On Tue, Jun 11, 2024, Chao Gao wrote:
> On Tue, Jun 11, 2024 at 06:34:49AM -0700, Sean Christopherson wrote:
> >> As said, this requires some tweaks to KVM_CAP_FORCE_SPEC_CTRL, such as making
> >> the mask and shadow values adjustable and applicable on a per-vCPU basis. The
> >> tweaks are not necessarily for Intel-defined virtual MSRs; if there were other
> >> preferable interfaces, they could also benefit from these changes.
> >>
> >> Any objections to these tweaks to KVM_CAP_FORCE_SPEC_CTRL?
> >
> >Why does KVM_CAP_FORCE_SPEC_CTRL need to be per-vCPU? Won't the CPU bugs and
> >mitigations be system-wide / VM-wide?
>
> Because spec_ctrl is per-vCPU and Intel-defined virtual MSRs are also per-vCPU.

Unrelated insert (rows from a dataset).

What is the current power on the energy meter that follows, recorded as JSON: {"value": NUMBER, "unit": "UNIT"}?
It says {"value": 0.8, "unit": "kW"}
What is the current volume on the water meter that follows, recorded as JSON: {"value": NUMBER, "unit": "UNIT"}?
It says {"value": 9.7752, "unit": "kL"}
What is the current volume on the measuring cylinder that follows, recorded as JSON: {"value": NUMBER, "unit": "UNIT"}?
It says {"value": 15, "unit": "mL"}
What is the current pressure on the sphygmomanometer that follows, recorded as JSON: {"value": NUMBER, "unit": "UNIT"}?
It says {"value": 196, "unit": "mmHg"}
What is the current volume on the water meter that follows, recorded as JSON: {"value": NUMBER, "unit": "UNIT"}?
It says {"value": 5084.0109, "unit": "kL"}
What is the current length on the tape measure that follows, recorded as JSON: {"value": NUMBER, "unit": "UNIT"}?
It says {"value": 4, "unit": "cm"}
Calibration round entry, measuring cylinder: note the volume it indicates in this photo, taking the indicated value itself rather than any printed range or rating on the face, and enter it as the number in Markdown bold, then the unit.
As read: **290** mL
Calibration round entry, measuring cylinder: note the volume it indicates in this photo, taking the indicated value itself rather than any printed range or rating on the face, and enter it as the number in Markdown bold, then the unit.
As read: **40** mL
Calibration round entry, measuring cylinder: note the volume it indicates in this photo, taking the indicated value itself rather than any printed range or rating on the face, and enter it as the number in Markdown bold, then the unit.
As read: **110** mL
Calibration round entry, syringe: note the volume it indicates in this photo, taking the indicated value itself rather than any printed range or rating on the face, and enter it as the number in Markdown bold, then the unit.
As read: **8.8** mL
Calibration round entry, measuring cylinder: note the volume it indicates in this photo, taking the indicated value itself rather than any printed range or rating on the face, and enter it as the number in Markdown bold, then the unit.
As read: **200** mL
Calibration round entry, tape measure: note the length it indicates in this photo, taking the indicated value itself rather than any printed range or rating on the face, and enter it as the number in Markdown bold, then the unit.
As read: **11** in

I figured that was the answer, but part of me was hopeful :-)

> i.e., a guest __can__ configure different values to virtual MSRs on different
> vCPUs even though a sane guest won't do this. If KVM doesn't want to rule out
> the possibility of supporting Intel-defined virtual MSRs in userspace or any
> other per-vCPU interfaces, KVM_CAP_FORCE_SPEC_CTRL needs to be per-vCPU.
>
> implementation-wise, being per-vCPU is simpler because, otherwise, once userspace
> adjusts the hardware mitigations to enforce, KVM needs to kick all vCPUs. This
> will add more complexity.

+1, I even typed up as much before reading this paragraph.

> And IMO, requiring guests to deploy same mitigations on vCPUs is an unnecessary
> limitation.

Yeah, I can see how it would make things weird for no good reason.

So yeah, if the only thing stopping us from letting userspace deal with the virtual
MSRs is converting to a vCPU-scoped ioctl(), then by all means, lets do that.